FERNANDO VALLESPÍN-EL PAÍS

  • La cesura que se ha producido con el anterior mundo conocido es tal, que todas las voces son bienvenidas a la hora de encarar estas nuevas incertidumbres. Lo que debería asustarnos es lo contrario

El combate de los ucranios en la guerra es una causa justa. Por tanto, no queda otra que implicarse en su ayuda y hacer lo posible por evitar que aquella pueda llegar a expandirse a otros lugares. El actual activismo de la OTAN constituye, pues, una decisión correcta. El canciller Scholz lo dijo muy claro el otro día: “Arriesgar la vida y la integridad física para acudir en ayuda de los demás. Esto es la OTAN”. Esta organización seguramente es también muchas cosas más —el brazo armado del Occidente geopolítico, por ejemplo—, pero en su actual desempeño persigue el fin adecuado. Empiezo con estas breves consideraciones para evitar, ya desde el comienzo, que se me malinterprete. Y si lo hago tan explícito es porque parece que nadie puede disentir al respecto. Toda la convicción y seguridad con la que afirmo mi posición ante la guerra deviene en dudas e incomodidad cuando observo algunas reacciones ante quienes se atreven a oponerse a este nuevo discurso único.

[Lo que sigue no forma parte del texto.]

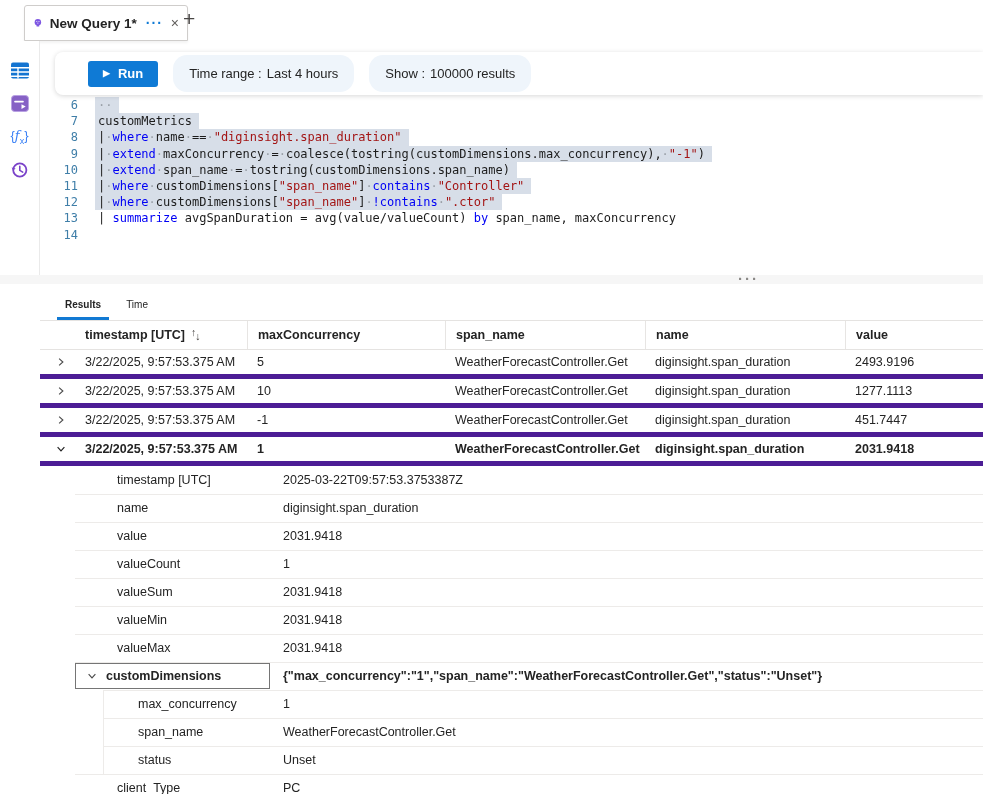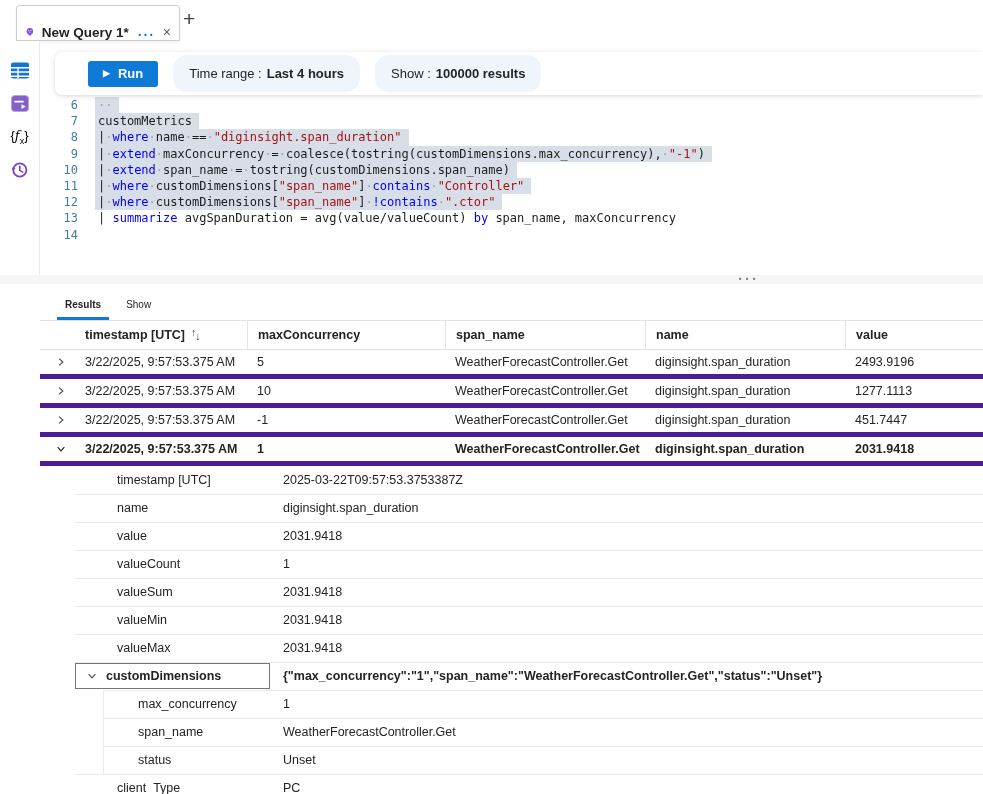--- a/index.html
+++ b/index.html
@@ -1,39 +1,39 @@
 <!DOCTYPE html>
 <html><head>
 <meta charset="utf-8">
 <style>
 *{margin:0;padding:0;box-sizing:border-box}
 html,body{width:983px;height:794px;overflow:hidden;background:#fff;font-family:"Liberation Sans",sans-serif;color:#242424}
 .app{position:relative;width:983px;height:794px}
 
 
 .tabbar{position:absolute;top:0;left:0;right:0;height:41px;background:#fff}
-.tab{position:absolute;left:16px;top:5px;width:164px;height:36px;background:#fff;border:1px solid #cfcdcb;border-radius:3px 3px 0 0;display:flex;align-items:flex-end;padding:0 8px;box-shadow:0 2px 3px rgba(0,0,0,.05)}
+.tab{position:absolute;left:24px;top:5px;width:164px;height:36px;background:#fff;border:1px solid #cfcdcb;border-radius:3px 3px 0 0;display:flex;align-items:center;padding:0 8px;box-shadow:0 2px 3px rgba(0,0,0,.05)}
 .tab-title{font-size:13.5px;font-weight:700;margin-left:7px;white-space:nowrap}
 .tab-menu{color:#0f7ad5;font-weight:700;font-size:14px;margin-left:9px;letter-spacing:1px;line-height:10px;cursor:pointer}
 .tab-close{color:#605e5c;font-size:14px;margin-left:8px;cursor:pointer}
 .newtab{position:absolute;left:183px;top:7px;font-size:21px;color:#484644;font-weight:300;cursor:pointer}
 
 
 .sidebar{position:absolute;left:0;top:41px;width:40px;height:243px;border-right:1px solid #eaeaea;display:flex;flex-direction:column;align-items:center;padding-top:19px;gap:12px;background:#fff}
 .sicon{width:22px;height:21px;display:flex;align-items:center;justify-content:center;cursor:pointer}
-.fx{color:#000000;font-size:13px}
+.fx{color:#3b82f6;font-size:13px}
 .fx i{font-family:"DejaVu Serif",serif;font-style:italic}
 .fx sub{font-size:9px}
 
 
 .toolbar{position:absolute;left:55px;right:0;top:52px;height:43px;background:#fff;border-radius:8px 0 0 8px;box-shadow:0 1px 5px rgba(0,0,0,.16);display:flex;align-items:center;padding-left:33px;gap:15px;z-index:5}
 .run{height:26px;background:#0f7ad5;border:none;border-radius:3px;color:#fff;font-size:13px;font-weight:600;display:flex;align-items:center;gap:8px;padding:0 15px;font-family:inherit;cursor:pointer}
 .play{font-size:9px;line-height:9px}
 .pill{height:37px;border-radius:14px;background:#eff5fb;font-size:13px;display:flex;align-items:center;gap:5px;padding:0 16px;color:#242424;cursor:pointer}
-.pill b{font-weight:700}
+.pill b{font-weight:400}
 
 
 .editor{position:absolute;left:40px;top:95px;right:0;height:179px;font-family:"DejaVu Sans Mono","Liberation Mono",monospace;font-size:12px;padding-top:2px;background:#fff}
 .cline{display:flex;height:16.2px;line-height:16.2px;white-space:pre}
 .ln{width:38px;text-align:right;color:#3f7ea8;flex:0 0 38px}
 .ctext{margin-left:17px;padding-left:3px}
 .ctext.sel{background:#d7dee8;padding-right:7px}
 .tk-kw{color:#0000f5}
 .tk-str{color:#a31515}
 .tk-txt{color:#1c1c1c}
@@ -156,21 +156,21 @@
       </div>
   </div>
 
   <div class="splitter">
     <span class="dots">···</span>
   </div>
 
   <div class="results">
     <div class="rtabs">
       <div class="rtab active">Results</div>
-      <div class="rtab">Show</div>
+      <div class="rtab">Time</div>
     </div>
 
     <div class="ghead">
       <span class="hc"></span>
       <span class="hc">
         <span>timestamp [UTC]</span>
         <span class="sort">
             <span class="su">↑</span>
             <span class="sd">↓</span>
           </span>

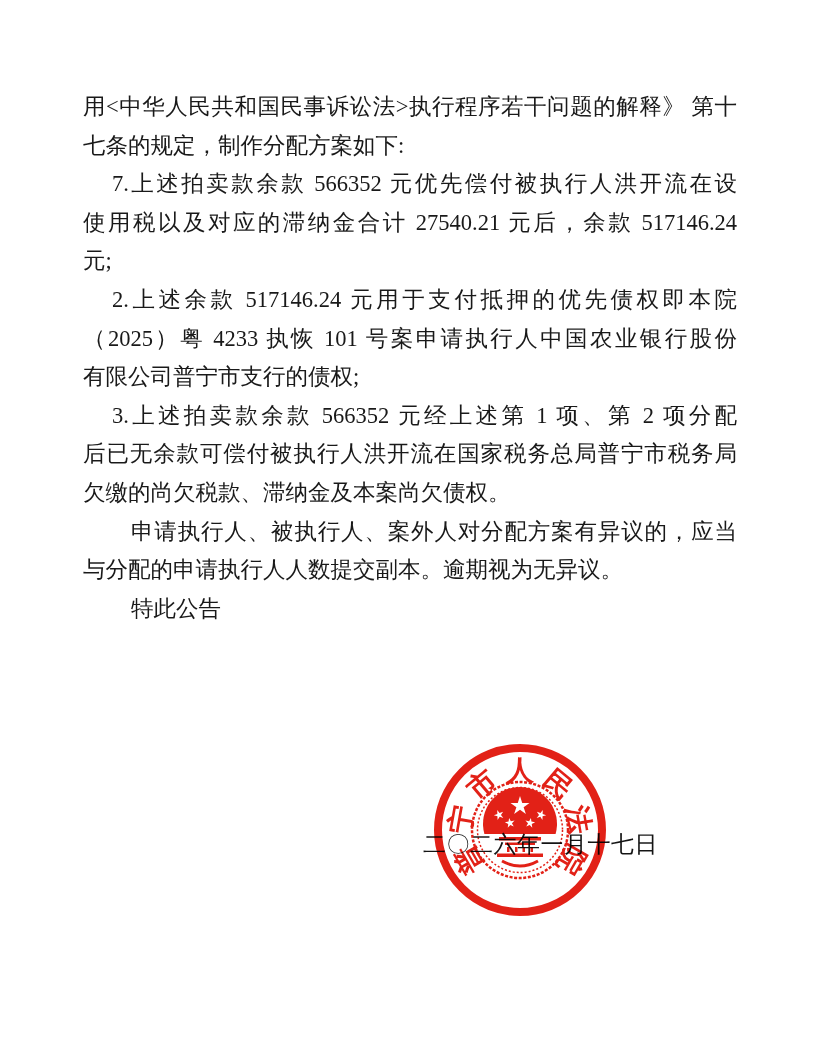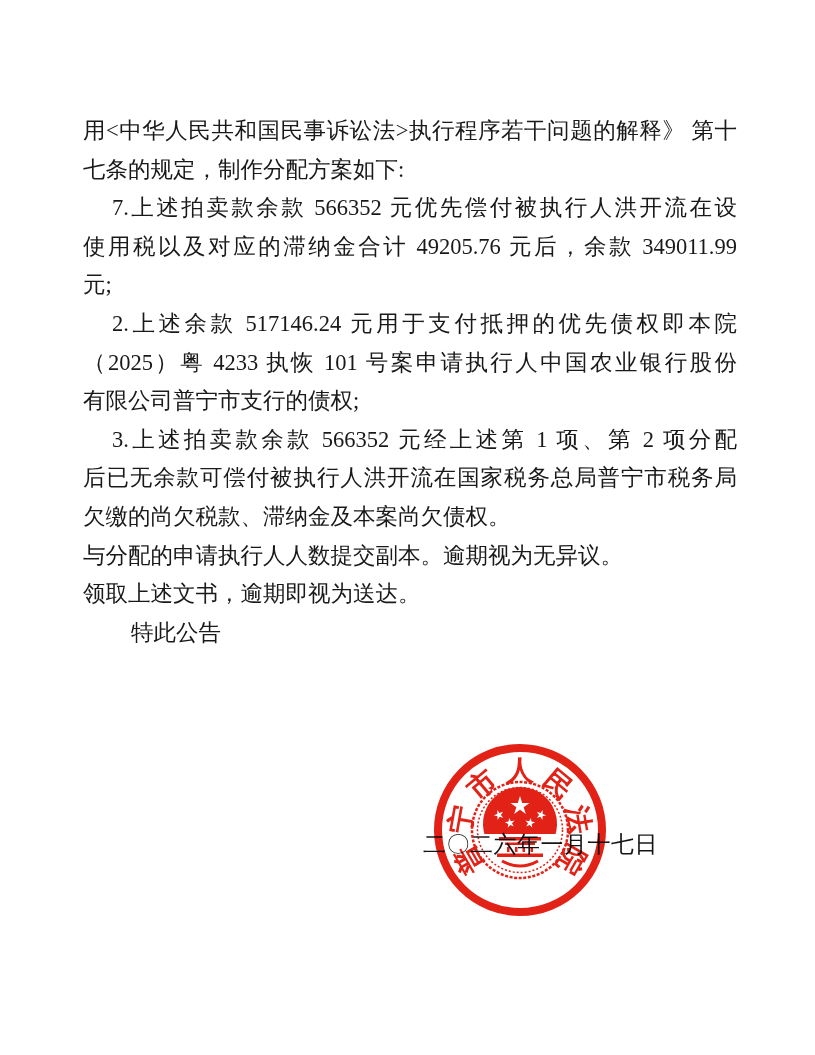--- a/index.html
+++ b/index.html
@@ -6,21 +6,21 @@
   .page{
     position:relative;
     width:815px;height:1055px;
     margin:0 auto;
     background:#ffffff;
     overflow:hidden;
     font-family:"Liberation Serif","DejaVu Serif",serif;
   }
   .text-block{
     position:absolute;
-    left:83px;top:112px;width:654px;
+    left:83px;top:88px;width:654px;
     font-size:22.5px;
     line-height:38.6px;
     color:#191919;
   }
   .line{
     text-align:justify;
     text-align-last:justify;
     white-space:normal;
   }
   .line.end{text-align-last:left;}
@@ -51,30 +51,30 @@
 </style>
 </head>
 <body>
 
 <div class="page">
 
   <div class="text-block" id="text-block">
       <div class="line">用&lt;中华人民共和国民事诉讼法&gt;执行程序若干问题的解释》 第十</div>
       <div class="line end">七条的规定，制作分配方案如下:</div>
       <div class="line item">7.上述拍卖款余款 566352 元优先偿付被执行人洪开流在设</div>
-      <div class="line">使用税以及对应的滞纳金合计 49205.76 元后，余款 349011.99</div>
+      <div class="line">使用税以及对应的滞纳金合计 27540.21 元后，余款 517146.24</div>
       <div class="line end">元;</div>
       <div class="line item">2.上述余款 517146.24 元用于支付抵押的优先债权即本院</div>
       <div class="line">（2025）粤 4233 执恢 101 号案申请执行人中国农业银行股份</div>
       <div class="line end">有限公司普宁市支行的债权;</div>
       <div class="line item">3.上述拍卖款余款 566352 元经上述第 1 项、第 2 项分配</div>
       <div class="line">后已无余款可偿付被执行人洪开流在国家税务总局普宁市税务局</div>
       <div class="line end">欠缴的尚欠税款、滞纳金及本案尚欠债权。</div>
+      <div class="line para">申请执行人、被执行人、案外人对分配方案有异议的，应当</div>
       <div class="line end">与分配的申请执行人人数提交副本。逾期视为无异议。</div>
-      <div class="line end">领取上述文书，逾期即视为送达。</div>
       <div class="line end para">特此公告</div>
     </div>
 
   <div class="date">二〇二六年一月十七日</div>
 
   <svg class="seal" viewBox="0 0 200 200" xmlns="http://www.w3.org/2000/svg">
     <defs>
       <path id="star" d="M0,-1 L0.224,-0.309 L0.951,-0.309 L0.363,0.118 L0.588,0.809 L0,0.382 L-0.588,0.809 L-0.363,0.118 L-0.951,-0.309 L-0.224,-0.309 Z"></path>
     </defs>
     <g id="seal-graphic">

Digo esto por las sensaciones encontradas que me produjo la cumbre de la OTAN en Madrid, con sus aires de celebración y las manifestaciones de halcones como Stoltenberg. No hay nada que celebrar cuando hemos virado hacia posiciones que ya creíamos casi olvidadas, cuando el mundo se ve amenazado por hambrunas, se congela la lucha contra el cambio climático o se busca aprovisionar de recursos a un nuevo rearme. Más que en espíritu de fiesta deberíamos estar en modo funeral. El retroceso civilizatorio es palpable. De acuerdo, puede que no haya otra alternativa o que hayan sido otros —Putin— los que nos han conducido a la situación actual, pero no silenciemos los muchos dilemas a lo que esto nos enfrenta. Nos vemos obligados a practicar la disuasión, y esta es tanto más eficaz cuanto mayor sea la unión entre los socios de la Alianza; aun así, ¿tenemos tan claro cuáles sean los mejores medios para alcanzar el objetivo?

Como decía Ortega, “la política es clara en lo que hace, en lo que logra, y es contradictoria cuando se la define”. Disentir sobre lo que hay detrás de cada acción política es, por tanto, la reacción casi natural. Como también lo es el siempre irresuelto contraste entre fines y medios. Otro canciller alemán, Helmut Schmidt, definía la política como “acción pragmática para satisfacer fines éticos”. Por experiencia sabemos bien, sin embargo, lo fácil que es que los medios se acaben convirtiendo en el fin, que la excesiva atención a una realidad dada desvirtúe la obtención del propósito buscado. O que, al modo maquiavélico, todo valga para conseguirlo, que la razón de Estado campe a sus anchas. Fines y medios se llamaba precisamente el libro de Aldous Huxley donde se contiene una de las mejores defensas del pacifismo.

Ahora que tanto celebramos —aquí sí encaja el término— la recuperación de ese “nosotros” occidental encarnado en los principios de la democracia y los derechos humanos no podemos olvidar que la discrepancia es uno de sus elementos sustanciales. Sería necio perderse en discusiones bizantinas con los bárbaros ad portas, pero de ahí a enrocarse en un discurso único va un buen trecho. Qué quieren que les diga, estoy con la posición del Presidente Sánchez —o de la oposición— ante este conflicto ucranio, pero no me parece mal que encuentre voces discrepantes en su mismo Gobierno. La cesura que se ha producido con el anterior mundo conocido es tal, que todas las voces son bienvenidas a la hora de encarar estas nuevas incertidumbres. Lo que debería asustarnos es lo contrario.